▶ _Brano di lettura_:
####################
È passato un anno dalla prima mostra che Renzo Ferrari (Cadro 1939) dedicò alle opere dipinte il momento più drammatico della pandemia di Covid-19, nella primavera del 2020. Il suo Corona diary (così si intitolava quell’esposizione), sarebbe continuato nei mesi successivi, fino a coprire l’intero 2021.

L’ARTISTA, ANZI, ha ripreso e approfondito i temi presentati in quella prima occasione con una nuova e intensa serie di opere, oggetto ora della mostra Tempo sospeso e facezie presso la Biblioteca Salita dei Frati di Lugano (fino al 20 novembre). In quella prima fase l’immaginario pittorico di Ferrari si era popolato di un mondo visionario e allegorico, aveva introiettato le sollecitazioni del mondo esterno tramutandole in visioni, in fantasmi e spettri del presente e del passato con un segno largo ed espressionista: il virus, nella morfologia che conosciamo grazie alla restituzione al microscopio, è diventato un elemento iconografico ricorrente, una sorta di costellazione che si insinua in ogni spazio lasciando libero nelle sue gremite composizioni, oltre a una serie di citazioni ricorrenti che va dal «plaga doctores» delle pesti seicentesche al Trionfo della Morte di Palermo.
####################
▶ _Descrizione esercizio_:
Trascrivi dal brano qui sopra sulla mostra di Renzo Ferrari tutto il passo che va da «L’ARTISTA, ANZI, ha» fino a «Morte di Palermo.», estremi inclusi.
####################
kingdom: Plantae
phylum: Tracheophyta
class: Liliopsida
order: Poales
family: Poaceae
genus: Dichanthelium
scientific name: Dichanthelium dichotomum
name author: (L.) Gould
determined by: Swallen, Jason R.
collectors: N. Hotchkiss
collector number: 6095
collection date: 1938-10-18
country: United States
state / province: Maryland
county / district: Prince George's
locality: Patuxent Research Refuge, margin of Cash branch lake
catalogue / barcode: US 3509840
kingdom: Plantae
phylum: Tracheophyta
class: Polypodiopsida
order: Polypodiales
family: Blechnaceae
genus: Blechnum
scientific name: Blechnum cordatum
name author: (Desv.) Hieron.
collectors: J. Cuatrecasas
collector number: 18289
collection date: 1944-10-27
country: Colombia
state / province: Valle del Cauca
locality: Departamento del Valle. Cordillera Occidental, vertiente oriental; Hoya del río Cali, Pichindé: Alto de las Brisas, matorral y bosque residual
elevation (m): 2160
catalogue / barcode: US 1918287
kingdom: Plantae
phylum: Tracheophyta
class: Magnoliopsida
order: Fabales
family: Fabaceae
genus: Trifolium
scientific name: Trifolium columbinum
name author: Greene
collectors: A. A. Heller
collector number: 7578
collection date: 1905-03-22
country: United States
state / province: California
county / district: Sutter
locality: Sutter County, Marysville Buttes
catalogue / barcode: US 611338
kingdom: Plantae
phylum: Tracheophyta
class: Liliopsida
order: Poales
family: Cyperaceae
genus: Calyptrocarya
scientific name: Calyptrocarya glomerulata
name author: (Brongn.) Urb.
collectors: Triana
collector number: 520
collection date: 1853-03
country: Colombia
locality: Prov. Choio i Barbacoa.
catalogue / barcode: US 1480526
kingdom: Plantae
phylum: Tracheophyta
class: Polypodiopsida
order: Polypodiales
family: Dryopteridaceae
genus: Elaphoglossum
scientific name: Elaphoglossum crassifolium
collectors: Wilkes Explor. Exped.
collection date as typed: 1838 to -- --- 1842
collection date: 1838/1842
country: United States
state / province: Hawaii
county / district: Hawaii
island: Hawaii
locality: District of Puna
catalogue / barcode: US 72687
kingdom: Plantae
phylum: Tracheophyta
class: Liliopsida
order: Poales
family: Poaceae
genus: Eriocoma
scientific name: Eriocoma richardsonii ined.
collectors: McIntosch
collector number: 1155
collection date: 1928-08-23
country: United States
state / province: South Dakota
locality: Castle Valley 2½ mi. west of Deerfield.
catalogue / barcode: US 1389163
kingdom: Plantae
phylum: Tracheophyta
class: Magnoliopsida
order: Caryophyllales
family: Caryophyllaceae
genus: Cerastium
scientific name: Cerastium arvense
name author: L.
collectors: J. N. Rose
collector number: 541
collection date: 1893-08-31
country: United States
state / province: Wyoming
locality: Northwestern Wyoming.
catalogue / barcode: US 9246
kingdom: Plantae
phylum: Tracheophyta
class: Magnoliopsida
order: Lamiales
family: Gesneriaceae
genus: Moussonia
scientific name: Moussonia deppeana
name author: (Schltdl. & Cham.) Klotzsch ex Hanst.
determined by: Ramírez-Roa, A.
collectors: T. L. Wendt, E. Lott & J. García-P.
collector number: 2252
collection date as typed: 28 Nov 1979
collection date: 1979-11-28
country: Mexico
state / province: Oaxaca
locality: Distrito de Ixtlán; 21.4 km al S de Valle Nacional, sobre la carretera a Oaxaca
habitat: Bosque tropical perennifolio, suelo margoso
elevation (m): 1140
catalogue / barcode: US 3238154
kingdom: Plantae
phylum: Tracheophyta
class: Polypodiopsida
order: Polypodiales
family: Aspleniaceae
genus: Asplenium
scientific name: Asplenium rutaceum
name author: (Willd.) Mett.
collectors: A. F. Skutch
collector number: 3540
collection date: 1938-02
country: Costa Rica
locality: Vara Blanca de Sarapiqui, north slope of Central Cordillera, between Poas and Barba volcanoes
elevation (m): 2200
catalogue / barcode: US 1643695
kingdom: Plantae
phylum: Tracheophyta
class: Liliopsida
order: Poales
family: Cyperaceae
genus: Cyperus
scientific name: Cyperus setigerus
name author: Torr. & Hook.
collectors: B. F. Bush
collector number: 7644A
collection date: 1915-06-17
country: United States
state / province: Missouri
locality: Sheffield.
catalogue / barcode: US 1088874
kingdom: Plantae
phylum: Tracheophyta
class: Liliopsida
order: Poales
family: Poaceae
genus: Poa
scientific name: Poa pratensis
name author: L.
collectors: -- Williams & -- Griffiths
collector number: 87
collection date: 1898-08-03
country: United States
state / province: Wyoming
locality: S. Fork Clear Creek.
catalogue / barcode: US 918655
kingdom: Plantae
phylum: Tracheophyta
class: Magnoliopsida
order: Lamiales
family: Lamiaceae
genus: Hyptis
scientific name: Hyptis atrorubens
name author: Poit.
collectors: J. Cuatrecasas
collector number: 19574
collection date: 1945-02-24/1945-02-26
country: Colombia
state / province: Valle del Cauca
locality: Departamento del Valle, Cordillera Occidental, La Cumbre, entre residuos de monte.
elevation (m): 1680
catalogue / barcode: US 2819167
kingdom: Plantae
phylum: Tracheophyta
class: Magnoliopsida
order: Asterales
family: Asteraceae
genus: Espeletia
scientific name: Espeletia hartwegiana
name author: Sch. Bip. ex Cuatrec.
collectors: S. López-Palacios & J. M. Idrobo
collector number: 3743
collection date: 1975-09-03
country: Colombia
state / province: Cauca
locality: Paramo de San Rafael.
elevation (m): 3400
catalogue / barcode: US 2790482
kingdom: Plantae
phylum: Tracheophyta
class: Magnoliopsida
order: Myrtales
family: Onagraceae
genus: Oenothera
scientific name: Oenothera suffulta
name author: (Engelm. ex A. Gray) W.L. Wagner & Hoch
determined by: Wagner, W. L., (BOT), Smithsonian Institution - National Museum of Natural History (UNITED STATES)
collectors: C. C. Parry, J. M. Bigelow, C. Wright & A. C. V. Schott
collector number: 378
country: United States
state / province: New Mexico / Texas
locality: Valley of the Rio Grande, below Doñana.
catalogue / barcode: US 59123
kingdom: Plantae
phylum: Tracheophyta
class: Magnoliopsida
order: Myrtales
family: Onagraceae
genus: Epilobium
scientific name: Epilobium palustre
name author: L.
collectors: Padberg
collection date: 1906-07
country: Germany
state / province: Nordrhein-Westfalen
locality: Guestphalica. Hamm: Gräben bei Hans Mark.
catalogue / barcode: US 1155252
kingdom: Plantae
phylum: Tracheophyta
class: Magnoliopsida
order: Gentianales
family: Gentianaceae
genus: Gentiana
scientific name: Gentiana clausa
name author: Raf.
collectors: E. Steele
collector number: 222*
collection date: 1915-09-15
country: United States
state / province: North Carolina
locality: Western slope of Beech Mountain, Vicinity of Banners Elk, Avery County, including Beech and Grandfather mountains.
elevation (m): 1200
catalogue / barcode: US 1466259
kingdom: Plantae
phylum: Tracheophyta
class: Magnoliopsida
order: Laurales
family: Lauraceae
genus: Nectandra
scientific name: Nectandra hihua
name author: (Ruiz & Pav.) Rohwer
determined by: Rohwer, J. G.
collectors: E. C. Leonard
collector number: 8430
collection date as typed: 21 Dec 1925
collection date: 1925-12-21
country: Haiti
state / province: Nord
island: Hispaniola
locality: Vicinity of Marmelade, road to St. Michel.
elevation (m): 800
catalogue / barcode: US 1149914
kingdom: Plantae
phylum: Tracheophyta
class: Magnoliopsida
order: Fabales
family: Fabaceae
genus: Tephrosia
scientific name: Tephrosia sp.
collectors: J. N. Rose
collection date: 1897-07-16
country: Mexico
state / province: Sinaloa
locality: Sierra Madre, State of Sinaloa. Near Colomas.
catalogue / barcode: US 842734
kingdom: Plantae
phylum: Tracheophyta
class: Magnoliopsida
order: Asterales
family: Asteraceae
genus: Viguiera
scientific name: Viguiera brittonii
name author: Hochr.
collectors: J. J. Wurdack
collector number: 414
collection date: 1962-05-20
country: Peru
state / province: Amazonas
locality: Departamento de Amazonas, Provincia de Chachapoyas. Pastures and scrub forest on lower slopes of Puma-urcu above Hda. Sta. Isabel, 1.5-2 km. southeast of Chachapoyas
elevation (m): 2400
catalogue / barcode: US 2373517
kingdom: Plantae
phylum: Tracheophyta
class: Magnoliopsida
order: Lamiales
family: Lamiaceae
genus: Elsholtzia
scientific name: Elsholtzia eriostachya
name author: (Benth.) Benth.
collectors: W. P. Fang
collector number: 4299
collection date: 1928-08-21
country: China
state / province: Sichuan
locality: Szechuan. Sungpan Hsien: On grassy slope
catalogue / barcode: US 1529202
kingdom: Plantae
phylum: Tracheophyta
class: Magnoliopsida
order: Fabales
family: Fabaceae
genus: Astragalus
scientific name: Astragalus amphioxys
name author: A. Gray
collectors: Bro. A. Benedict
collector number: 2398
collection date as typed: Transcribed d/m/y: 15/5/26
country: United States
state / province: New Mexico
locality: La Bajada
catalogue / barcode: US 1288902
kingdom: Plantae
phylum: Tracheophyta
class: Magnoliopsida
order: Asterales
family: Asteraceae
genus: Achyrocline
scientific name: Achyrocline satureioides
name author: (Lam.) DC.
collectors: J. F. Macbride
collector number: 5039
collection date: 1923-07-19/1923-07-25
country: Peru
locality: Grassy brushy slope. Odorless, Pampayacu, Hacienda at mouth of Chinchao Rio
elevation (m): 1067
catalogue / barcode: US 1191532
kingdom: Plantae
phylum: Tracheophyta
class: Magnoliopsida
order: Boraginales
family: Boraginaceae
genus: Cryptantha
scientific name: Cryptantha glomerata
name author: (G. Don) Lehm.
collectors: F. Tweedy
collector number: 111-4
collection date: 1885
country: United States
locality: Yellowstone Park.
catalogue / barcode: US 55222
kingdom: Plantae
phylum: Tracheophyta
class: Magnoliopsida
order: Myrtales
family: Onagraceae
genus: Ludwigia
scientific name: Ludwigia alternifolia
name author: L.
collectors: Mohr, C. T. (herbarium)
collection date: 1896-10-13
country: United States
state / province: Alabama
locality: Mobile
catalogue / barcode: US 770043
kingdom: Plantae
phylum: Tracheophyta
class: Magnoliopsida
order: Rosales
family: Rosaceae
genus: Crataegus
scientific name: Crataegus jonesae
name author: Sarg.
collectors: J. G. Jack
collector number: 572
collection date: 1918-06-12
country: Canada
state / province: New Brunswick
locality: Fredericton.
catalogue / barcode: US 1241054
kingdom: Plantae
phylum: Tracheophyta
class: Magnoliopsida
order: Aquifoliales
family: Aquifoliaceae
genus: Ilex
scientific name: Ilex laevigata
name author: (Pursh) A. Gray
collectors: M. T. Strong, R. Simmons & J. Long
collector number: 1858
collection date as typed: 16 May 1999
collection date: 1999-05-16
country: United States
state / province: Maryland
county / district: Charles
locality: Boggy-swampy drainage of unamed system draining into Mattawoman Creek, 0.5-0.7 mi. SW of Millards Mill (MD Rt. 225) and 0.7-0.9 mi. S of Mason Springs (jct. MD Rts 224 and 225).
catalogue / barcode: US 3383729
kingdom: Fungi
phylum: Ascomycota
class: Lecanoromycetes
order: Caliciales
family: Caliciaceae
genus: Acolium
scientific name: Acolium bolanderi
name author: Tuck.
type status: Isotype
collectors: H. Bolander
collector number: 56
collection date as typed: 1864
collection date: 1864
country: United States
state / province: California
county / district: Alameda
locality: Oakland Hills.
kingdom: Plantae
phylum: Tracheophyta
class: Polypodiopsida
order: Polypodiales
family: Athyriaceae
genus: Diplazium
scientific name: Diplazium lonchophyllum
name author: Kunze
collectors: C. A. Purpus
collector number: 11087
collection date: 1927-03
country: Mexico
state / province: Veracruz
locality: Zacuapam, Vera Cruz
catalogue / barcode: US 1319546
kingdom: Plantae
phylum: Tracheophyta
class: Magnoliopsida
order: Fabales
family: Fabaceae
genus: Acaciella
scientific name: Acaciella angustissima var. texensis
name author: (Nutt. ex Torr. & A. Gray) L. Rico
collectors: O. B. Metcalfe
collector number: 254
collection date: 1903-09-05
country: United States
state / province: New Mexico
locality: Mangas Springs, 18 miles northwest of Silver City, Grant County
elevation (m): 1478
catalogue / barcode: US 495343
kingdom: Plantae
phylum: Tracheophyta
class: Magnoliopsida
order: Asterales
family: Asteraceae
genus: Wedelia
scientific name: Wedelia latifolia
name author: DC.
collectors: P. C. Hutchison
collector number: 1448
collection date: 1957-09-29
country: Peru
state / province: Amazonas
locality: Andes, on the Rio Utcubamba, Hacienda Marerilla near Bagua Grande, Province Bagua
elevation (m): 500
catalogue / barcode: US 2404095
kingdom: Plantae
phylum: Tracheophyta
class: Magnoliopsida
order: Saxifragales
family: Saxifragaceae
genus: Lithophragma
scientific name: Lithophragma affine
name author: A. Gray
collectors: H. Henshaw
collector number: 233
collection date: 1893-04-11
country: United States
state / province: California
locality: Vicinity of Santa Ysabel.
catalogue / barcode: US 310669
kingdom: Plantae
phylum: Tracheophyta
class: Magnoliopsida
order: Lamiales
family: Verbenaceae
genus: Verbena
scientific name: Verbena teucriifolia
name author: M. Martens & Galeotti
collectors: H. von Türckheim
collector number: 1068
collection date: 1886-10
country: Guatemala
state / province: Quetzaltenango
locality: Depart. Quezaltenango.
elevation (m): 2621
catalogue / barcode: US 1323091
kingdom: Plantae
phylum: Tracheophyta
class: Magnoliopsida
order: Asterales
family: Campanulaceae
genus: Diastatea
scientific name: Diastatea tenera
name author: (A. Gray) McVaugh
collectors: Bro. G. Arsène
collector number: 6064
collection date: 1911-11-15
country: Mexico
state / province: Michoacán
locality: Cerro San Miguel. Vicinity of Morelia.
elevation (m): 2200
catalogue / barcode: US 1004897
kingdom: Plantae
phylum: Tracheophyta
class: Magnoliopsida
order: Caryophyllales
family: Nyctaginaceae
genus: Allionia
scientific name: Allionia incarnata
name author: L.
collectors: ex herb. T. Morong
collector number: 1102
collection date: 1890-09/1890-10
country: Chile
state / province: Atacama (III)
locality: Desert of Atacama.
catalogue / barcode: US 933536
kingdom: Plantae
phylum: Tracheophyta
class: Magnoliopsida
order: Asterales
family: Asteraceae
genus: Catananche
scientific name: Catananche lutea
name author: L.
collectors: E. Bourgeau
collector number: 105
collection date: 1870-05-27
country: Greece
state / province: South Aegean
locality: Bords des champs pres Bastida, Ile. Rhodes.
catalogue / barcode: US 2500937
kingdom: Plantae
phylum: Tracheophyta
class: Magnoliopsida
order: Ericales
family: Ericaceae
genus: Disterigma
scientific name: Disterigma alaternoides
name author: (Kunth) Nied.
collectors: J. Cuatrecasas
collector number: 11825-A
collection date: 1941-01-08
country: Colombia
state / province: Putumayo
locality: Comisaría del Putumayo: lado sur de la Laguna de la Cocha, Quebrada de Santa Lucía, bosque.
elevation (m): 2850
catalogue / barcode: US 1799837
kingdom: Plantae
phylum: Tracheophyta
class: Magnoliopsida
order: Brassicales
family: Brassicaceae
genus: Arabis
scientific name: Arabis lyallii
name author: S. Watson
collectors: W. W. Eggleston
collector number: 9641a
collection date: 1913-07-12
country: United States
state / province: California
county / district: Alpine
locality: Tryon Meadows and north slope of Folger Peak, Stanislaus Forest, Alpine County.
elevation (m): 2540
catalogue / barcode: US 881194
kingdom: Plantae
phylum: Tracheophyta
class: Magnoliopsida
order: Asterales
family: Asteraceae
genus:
####################
▶ _Risposta esercizio_:
L’ARTISTA, ANZI, ha ripreso e approfondito i temi presentati in quella prima occasione con una nuova e intensa serie di opere, oggetto ora della mostra Tempo sospeso e facezie presso la Biblioteca Salita dei Frati di Lugano (fino al 20 novembre). In quella prima fase l’immaginario pittorico di Ferrari si era popolato di un mondo visionario e allegorico, aveva introiettato le sollecitazioni del mondo esterno tramutandole in visioni, in fantasmi e spettri del presente e del passato con un segno largo ed espressionista: il virus, nella morfologia che conosciamo grazie alla restituzione al microscopio, è diventato un elemento iconografico ricorrente, una sorta di costellazione che si insinua in ogni spazio lasciando libero nelle sue gremite composizioni, oltre a una serie di citazioni ricorrenti che va dal «plaga doctores» delle pesti seicentesche al Trionfo della Morte di Palermo.